Liang Bo's team's execution agent divides tools, skills, and knowledge bases into three roles: tools are the "hands," skills are the "playbooks," and the knowledge base is the "map plus manual." The agent uses retrieve to read the map, use_skill to read the playbook, and call_tool to act—reading the map and playbook before acting is exactly Tool Dispatch making the selection at the engineering layer. Applied to that intra-city dispatch agent, the team added five things when rewriting the dispatch layer: tool metadata expansion, selection guidance, mandatory state refresh before write operations, a quota on dispatching to the same driver within a single session, and saga side-effect tracking. Accuracy rose from 60% to 96%, at the cost of about 800 additional lines in the dispatch layer. Each extra line is, in essence, a pitfall an engineer once stepped into, hardened into a rule the machine executes.
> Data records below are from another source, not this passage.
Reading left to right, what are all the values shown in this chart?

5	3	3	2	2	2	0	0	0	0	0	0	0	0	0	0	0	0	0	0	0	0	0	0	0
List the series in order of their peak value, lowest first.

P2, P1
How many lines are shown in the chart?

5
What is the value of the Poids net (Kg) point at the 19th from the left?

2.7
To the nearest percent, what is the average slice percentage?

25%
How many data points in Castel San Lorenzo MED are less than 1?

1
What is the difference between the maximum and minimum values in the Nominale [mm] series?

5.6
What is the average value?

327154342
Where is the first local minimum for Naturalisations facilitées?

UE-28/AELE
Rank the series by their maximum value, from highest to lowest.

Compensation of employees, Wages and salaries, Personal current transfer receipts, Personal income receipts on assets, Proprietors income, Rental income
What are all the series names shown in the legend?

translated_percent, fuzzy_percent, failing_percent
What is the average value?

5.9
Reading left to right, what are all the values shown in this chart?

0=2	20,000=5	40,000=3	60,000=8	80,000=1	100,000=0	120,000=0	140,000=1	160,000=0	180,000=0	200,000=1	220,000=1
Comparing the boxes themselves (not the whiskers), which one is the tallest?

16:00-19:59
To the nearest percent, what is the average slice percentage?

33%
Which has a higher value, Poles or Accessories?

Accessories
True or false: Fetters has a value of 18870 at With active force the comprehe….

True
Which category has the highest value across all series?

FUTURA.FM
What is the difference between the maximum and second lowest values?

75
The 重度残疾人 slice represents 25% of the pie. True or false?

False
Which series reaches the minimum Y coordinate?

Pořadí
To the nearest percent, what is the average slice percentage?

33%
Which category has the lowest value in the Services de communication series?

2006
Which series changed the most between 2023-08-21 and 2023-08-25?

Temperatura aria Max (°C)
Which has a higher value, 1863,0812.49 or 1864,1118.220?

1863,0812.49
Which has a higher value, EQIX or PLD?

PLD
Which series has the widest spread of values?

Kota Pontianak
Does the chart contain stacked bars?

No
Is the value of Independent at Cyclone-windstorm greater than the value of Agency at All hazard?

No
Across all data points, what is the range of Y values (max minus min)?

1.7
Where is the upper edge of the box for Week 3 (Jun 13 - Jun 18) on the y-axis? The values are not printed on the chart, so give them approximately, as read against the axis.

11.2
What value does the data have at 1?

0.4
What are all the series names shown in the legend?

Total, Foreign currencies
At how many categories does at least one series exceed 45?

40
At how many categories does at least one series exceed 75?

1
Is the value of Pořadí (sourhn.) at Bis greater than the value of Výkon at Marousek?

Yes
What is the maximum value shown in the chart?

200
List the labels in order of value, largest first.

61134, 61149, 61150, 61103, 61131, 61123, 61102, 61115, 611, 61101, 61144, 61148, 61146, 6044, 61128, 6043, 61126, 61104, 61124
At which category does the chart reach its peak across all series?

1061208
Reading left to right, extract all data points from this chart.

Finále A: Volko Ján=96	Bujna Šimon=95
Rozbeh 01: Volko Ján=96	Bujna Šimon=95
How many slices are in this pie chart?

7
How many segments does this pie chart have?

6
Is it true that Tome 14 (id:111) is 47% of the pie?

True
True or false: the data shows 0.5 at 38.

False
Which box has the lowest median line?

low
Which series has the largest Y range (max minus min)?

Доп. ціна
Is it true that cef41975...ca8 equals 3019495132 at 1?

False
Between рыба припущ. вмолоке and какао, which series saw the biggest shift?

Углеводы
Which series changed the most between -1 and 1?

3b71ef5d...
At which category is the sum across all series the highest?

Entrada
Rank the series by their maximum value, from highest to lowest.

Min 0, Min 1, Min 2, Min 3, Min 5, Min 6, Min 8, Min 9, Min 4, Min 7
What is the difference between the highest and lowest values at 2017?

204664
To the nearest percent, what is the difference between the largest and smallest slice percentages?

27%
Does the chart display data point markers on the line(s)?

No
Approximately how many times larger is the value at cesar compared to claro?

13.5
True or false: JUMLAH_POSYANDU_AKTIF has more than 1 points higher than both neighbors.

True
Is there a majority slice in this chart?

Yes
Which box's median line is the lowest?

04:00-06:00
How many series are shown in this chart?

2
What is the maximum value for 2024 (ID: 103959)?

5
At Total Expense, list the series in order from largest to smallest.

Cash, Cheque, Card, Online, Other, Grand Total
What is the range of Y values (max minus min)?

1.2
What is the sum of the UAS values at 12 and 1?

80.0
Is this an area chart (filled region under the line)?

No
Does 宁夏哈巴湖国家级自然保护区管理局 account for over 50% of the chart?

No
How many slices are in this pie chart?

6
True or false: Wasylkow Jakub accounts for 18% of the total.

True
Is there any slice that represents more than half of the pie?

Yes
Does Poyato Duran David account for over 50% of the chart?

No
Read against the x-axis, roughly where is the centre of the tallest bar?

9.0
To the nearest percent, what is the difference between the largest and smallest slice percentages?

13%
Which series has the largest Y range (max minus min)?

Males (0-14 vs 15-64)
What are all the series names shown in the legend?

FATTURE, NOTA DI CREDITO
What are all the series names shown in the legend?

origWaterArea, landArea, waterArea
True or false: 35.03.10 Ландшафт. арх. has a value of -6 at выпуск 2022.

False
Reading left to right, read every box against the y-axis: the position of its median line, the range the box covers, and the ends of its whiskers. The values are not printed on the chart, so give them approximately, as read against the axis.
Relationships to other patterns

  • Minimal tool set (A4): complementary within the same cell. A1 picks accurately within a given tool set; A4 first trims the tool set to a reasonable size so that A1 can pick at all.
  • Plan-and-execute (A2): A1 optimizes single-step decisions, while A2 orchestrates the whole multi-step task. Programmatic Tool Calling is where the two meet—the engineering layer sets the call sequence, and within each step it is still a single dispatch.
  • Guardrail sandwich (A5): A5 wraps a pre-check and a post-check around the dispatch, nesting with A1's quota and state refresh—A1 picks the right tool, and A5 ensures the wrong pick is still caught.
  • Complexity routing (R2): same line of thinking, both routing based on context. The difference is that R2 routes the reasoning tier, while A1 routes the tool.

What this pattern teaches

The essence of Tool Dispatch is not "writing a prompt that picks tools," but encoding the tool-operation discipline accumulated over years by the engineering community into metadata and engineering contracts for the agent to use—a demo-grade agent has 3-field tool metadata, while a production-grade one has 14 fields, and that field gap is the distance between a toy and a system.